CLAUDIA PRETI – Le scandale de la construction du barrage de Hammana/Qaissamani sur la plaine de Meghiti, à l’intérieur d’une  zone protégée (Haram), en infraction du décret no 108 du 15 Mai 2002 du Ministère de l’Eau et de l’Energie est le sujet d’intenses polémiques.

Dès sa conception, son histoire a été entachée par de nombreux manquements et irrégularités, mensonges et surtout par la violation de nombre de lois et décrets notamment ceux relatifs à la Sécurité Publique et à la Protection de l’Environnement, ce qui amène à se poser  un  certain nombre de questions en corrélation avec le serment d’Archimède qui est la base de l’éthique  professionnelle des ingénieurs.

Les péripéties des plus douteuses du changement de l’emplacement du barrage vers Meghiti

A l’origine, le projet du barrage de Qaisamani, avait été étudié par Libanconsult assisté par le grand expert international Mr Georges Post. Apres avoir, eux-mêmes, déterminé l’emplacement étanche de la façon la plus judicieuse compte tenu des spécificités géologiques, sismiques et hydrauliques de la région. Le gouvernement autorisa le 21 Mai 2007 le Ministère de l’Energie et des Ressources Hydrauliques à poursuivre les études nécessaires pour la construction du barrage. Libanconsult s’est vue attribué le contrat de construction. Les expropriations ont été payées à hauteur de 1,165 milliards de livres libanaises. Les travaux pouvaient commencer.

★ ★ ★ ★

■ CONSIGNES:
[A] Résumez l'extrait en deux phrases.
[B] D'après l'extrait, quelle somme a été versée pour les expropriations ?
[C] Selon l'extrait, de quelles spécificités de la région l'emplacement initial du barrage a-t-il tenu compte ? Donnez-les toutes.

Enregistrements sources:
★ ★ ★ ★

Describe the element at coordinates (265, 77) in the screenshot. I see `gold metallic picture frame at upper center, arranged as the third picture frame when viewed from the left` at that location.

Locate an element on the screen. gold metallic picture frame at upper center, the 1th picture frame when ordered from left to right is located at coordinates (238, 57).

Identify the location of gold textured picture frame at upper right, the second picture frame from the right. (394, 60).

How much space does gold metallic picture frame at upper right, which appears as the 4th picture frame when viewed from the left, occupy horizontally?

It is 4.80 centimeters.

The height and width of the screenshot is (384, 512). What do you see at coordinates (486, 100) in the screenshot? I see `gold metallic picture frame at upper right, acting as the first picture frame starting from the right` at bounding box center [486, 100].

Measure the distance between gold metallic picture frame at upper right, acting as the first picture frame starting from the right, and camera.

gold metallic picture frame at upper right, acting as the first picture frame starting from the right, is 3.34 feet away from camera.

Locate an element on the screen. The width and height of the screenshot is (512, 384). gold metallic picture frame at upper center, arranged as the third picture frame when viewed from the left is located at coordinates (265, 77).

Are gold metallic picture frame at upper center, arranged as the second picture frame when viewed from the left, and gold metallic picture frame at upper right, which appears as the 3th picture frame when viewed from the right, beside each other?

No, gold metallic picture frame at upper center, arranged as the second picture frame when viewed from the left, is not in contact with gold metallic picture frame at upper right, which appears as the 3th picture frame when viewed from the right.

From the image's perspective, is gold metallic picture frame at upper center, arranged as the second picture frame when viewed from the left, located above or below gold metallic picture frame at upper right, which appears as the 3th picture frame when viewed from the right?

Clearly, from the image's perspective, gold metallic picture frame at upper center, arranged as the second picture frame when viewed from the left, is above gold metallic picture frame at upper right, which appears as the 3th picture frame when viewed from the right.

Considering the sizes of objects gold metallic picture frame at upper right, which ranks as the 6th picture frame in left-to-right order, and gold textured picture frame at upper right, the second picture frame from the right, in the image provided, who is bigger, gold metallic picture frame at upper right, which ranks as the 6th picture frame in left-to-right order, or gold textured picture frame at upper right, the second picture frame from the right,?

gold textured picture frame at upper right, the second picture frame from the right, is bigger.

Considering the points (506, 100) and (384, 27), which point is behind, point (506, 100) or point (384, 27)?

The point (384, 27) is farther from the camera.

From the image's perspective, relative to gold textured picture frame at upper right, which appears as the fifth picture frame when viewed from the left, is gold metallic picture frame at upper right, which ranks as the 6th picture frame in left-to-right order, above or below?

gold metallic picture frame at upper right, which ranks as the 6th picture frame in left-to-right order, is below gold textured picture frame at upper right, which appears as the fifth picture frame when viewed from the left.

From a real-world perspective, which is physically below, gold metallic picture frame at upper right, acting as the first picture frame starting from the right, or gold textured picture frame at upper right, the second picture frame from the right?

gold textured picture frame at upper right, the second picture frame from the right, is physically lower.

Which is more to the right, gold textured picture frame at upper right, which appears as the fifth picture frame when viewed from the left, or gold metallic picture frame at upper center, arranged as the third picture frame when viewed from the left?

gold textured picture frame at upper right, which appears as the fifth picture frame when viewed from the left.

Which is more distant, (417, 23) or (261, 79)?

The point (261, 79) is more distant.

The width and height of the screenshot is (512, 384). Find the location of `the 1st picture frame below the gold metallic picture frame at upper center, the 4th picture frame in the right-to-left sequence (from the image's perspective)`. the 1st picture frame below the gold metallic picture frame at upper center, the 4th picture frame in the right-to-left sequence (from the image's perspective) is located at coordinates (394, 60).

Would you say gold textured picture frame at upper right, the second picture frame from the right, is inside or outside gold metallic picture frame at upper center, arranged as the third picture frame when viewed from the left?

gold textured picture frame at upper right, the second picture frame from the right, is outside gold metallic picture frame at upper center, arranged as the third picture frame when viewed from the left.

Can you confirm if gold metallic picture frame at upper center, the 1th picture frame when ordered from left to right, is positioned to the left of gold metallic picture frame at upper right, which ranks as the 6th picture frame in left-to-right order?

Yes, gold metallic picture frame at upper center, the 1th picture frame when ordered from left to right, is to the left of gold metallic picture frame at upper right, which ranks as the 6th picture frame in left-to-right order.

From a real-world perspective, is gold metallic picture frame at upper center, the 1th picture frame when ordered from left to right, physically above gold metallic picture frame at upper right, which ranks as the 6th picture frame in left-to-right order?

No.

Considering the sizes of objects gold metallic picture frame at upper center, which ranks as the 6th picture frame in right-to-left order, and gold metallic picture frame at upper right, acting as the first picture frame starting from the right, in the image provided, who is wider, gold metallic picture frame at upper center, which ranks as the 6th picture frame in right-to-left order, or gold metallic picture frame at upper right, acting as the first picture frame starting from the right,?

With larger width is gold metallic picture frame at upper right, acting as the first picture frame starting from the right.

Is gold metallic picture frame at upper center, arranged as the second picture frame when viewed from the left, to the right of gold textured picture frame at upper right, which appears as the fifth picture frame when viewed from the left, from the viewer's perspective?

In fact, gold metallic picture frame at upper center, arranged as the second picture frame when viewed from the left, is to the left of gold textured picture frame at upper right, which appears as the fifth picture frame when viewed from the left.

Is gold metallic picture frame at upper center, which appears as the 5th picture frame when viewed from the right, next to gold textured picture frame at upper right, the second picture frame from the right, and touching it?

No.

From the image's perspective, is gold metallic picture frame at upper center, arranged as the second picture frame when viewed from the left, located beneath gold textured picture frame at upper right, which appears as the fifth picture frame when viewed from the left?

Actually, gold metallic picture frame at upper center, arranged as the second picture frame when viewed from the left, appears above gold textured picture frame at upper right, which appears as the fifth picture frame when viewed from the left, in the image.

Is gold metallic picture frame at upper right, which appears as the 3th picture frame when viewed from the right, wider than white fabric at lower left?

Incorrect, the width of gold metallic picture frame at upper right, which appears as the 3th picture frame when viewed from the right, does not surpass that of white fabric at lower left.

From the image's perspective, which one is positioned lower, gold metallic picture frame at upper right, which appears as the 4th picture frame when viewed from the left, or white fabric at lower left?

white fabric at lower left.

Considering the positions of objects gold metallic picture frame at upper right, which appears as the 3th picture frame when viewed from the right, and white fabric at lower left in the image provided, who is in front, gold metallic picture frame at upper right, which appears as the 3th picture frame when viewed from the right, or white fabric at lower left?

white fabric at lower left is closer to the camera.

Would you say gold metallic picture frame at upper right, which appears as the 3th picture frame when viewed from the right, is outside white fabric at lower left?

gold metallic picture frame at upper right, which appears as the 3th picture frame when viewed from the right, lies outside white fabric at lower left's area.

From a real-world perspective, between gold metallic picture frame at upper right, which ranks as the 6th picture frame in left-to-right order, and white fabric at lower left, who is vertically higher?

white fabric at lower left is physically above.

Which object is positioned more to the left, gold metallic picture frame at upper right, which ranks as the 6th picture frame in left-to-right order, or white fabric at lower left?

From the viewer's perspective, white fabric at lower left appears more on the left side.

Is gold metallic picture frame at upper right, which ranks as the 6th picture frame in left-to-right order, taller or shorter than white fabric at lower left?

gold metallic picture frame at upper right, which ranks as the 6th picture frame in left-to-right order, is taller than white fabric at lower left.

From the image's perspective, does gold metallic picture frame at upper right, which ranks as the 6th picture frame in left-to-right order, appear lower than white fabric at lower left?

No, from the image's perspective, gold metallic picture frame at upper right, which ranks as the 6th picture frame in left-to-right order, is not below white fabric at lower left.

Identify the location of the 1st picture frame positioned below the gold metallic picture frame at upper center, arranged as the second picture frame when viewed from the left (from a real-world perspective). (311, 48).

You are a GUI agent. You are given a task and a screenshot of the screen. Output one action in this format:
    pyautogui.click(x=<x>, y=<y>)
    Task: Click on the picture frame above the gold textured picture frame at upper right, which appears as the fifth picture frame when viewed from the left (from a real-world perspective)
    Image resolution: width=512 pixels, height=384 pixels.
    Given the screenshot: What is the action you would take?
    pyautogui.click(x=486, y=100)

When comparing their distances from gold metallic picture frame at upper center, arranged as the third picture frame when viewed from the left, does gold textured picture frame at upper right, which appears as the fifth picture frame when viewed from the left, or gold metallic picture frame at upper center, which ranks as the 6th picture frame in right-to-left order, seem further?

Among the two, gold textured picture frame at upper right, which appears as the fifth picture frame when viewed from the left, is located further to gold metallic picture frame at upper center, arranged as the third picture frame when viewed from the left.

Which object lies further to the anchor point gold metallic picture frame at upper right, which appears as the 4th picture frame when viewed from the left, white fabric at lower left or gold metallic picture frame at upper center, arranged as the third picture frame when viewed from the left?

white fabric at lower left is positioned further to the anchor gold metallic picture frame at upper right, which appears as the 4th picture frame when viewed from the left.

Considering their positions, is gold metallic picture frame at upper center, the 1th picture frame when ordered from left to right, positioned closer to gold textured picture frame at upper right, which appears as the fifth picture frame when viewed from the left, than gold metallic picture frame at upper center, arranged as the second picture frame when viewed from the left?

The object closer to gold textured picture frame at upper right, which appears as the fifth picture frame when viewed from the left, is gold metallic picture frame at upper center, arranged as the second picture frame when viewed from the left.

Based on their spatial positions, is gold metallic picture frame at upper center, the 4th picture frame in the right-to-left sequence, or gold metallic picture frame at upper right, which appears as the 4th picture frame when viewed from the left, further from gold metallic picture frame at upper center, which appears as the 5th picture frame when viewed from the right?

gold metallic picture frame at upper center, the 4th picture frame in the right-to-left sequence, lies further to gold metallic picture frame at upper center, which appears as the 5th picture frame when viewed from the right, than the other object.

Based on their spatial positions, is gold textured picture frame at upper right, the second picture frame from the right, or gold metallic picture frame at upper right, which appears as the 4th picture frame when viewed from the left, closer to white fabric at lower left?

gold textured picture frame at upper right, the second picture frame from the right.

★ ★ ★ ★

■ CORRIGÉ:
[A] La construction du barrage de Hammana/Qaissamani sur la plaine de Meghiti, dans une zone protégée et en infraction du décret no 108 du 15 mai 2002, suscite d'intenses polémiques. Son histoire a été entachée dès sa conception par des irrégularités et des violations de lois, alors qu'à l'origine le projet avait été étudié par Libanconsult avec l'expert Georges Post et autorisé par le gouvernement le 21 mai 2007.

[B] 1,165 milliards de livres libanaises.

[C] Les spécificités géologiques, sismiques et hydrauliques.